_Geëxtraheerde tekst_
□ □ □

Raad voor Vreemdelingenbetwistingen - 205.144 - 11-06-2018

Samenvatting

Op 26 november 2015 diende verzoeker een aanvraag in om machtiging tot verblijf op grond van artikel 9ter van de vreemdelingenwet. Op 12 mei 2016 nam de gemachtigde van de staatssecretaris de beslissing waarbij deze aanvraag onontvankelijk werd verklaard, nadat de arts-adviseur in zijn advies van 10 mei 2016 had vastgesteld dat er kennelijk geen sprake is van een ziekte die een risico inhoudt voor het leven of de fysieke integriteit of een reëel risico inhoudt op een onmenselijke of vernederde behandeling wanneer er geen adequate behandeling is in het land van herkomst of het land waar betrokkene verblijft.
 
In het kader van deze procedure had verzoeker aan het bestuur een standaard medisch getuigschrift van dokter P.T. van 24 november 2015 overgemaakt.

□ □ □

_Aangeleverde gegevens_
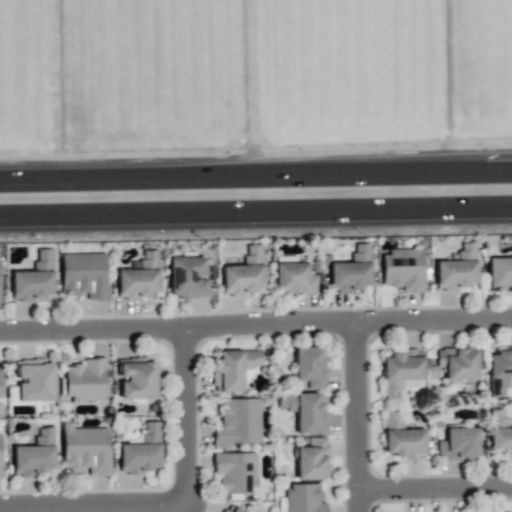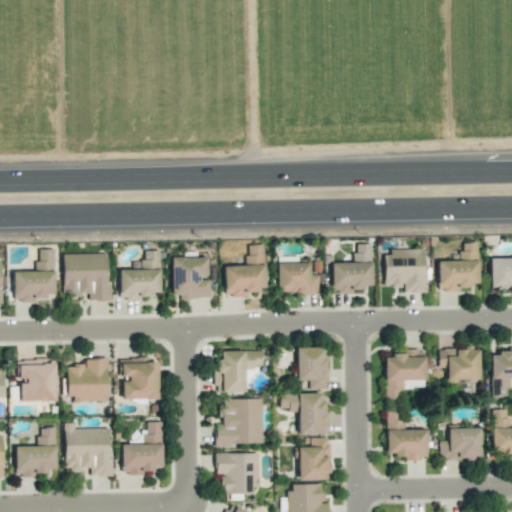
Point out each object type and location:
crop: (254, 102)
road: (256, 180)
road: (255, 207)
building: (402, 270)
building: (457, 270)
building: (351, 272)
building: (243, 273)
building: (499, 273)
building: (83, 276)
building: (187, 277)
building: (137, 278)
building: (293, 278)
building: (33, 279)
road: (435, 322)
road: (179, 330)
building: (457, 363)
building: (309, 366)
building: (232, 369)
building: (401, 372)
building: (499, 372)
building: (136, 378)
building: (33, 380)
building: (85, 380)
building: (0, 386)
building: (304, 411)
road: (188, 417)
road: (359, 417)
building: (237, 423)
building: (499, 434)
building: (401, 439)
building: (459, 444)
building: (0, 447)
building: (84, 450)
building: (140, 452)
building: (34, 455)
building: (311, 460)
building: (235, 471)
road: (436, 491)
building: (303, 498)
road: (94, 506)
building: (231, 509)
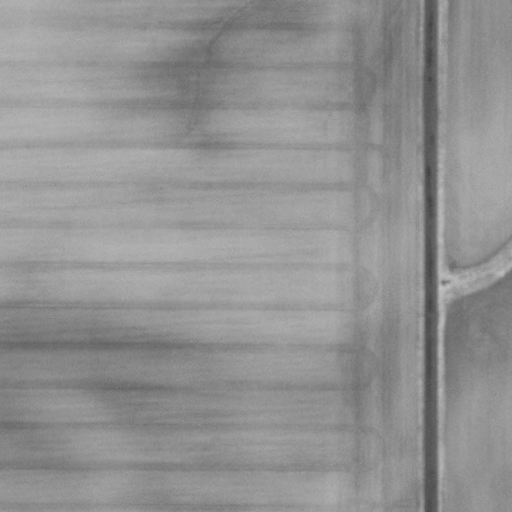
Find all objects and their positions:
road: (426, 256)
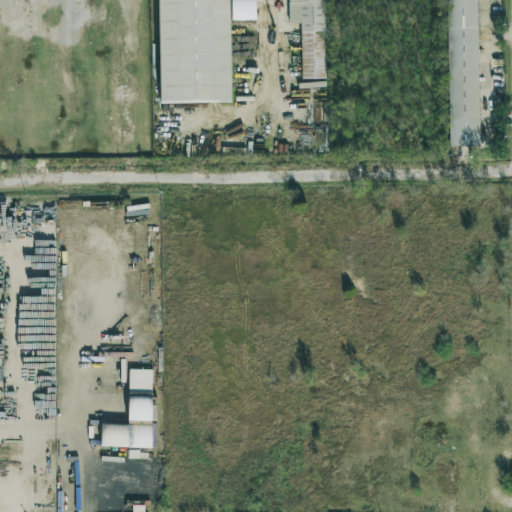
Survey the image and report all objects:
road: (486, 28)
road: (48, 32)
building: (309, 35)
building: (310, 35)
road: (256, 49)
building: (194, 50)
building: (194, 51)
building: (462, 73)
building: (463, 73)
road: (488, 85)
road: (256, 173)
building: (134, 415)
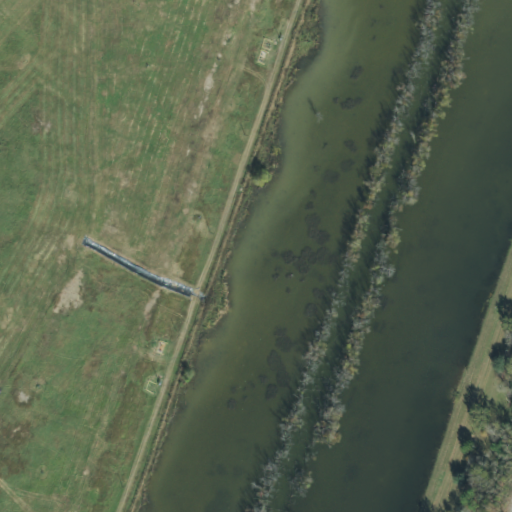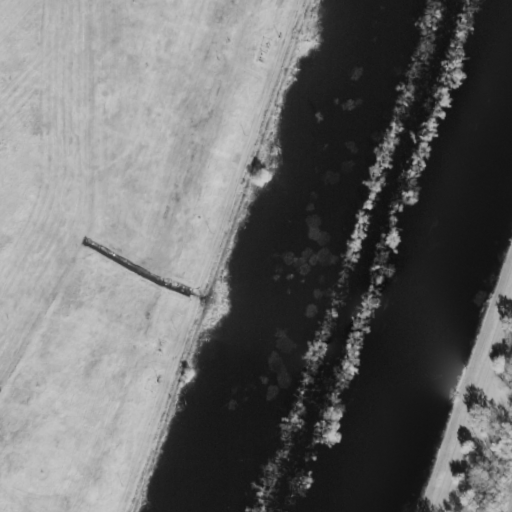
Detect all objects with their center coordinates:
landfill: (117, 222)
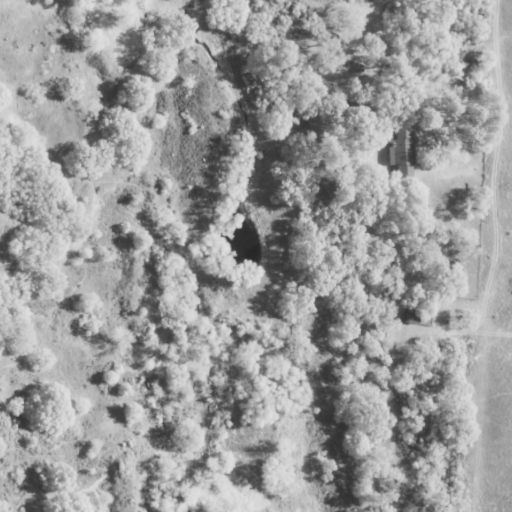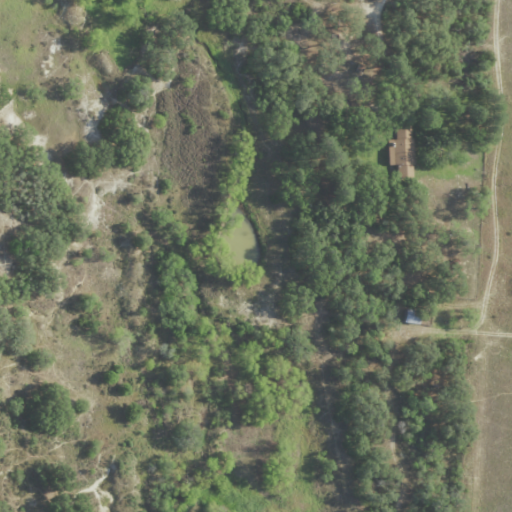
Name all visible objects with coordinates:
road: (379, 23)
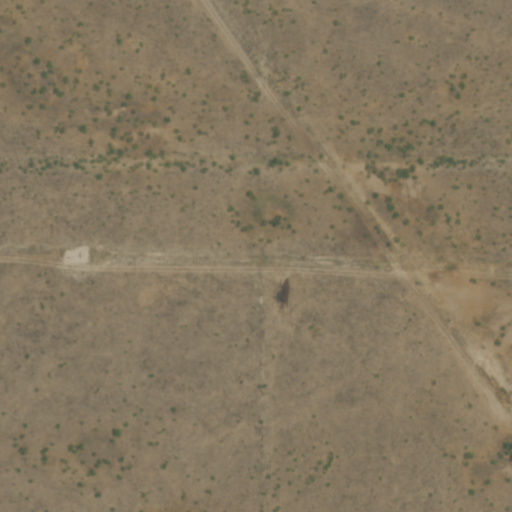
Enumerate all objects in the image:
road: (256, 112)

□ □ □

_Doel van oefening_
Beantwoord over de samenvatting de volgende vragen:
1. Op welke datum diende verzoeker de aanvraag om machtiging tot verblijf in?
2. Van welke datum is het advies van de arts-adviseur?
3. Welke datum draagt het standaard medisch getuigschrift van dokter P.T.?
De lijst is hier niet nodig.

_Resultaat van oefening_
1. Verzoeker diende de aanvraag in op 26 november 2015.
2. Het advies van de arts-adviseur dateert van 10 mei 2016.
3. Het standaard medisch getuigschrift van dokter P.T. is van 24 november 2015.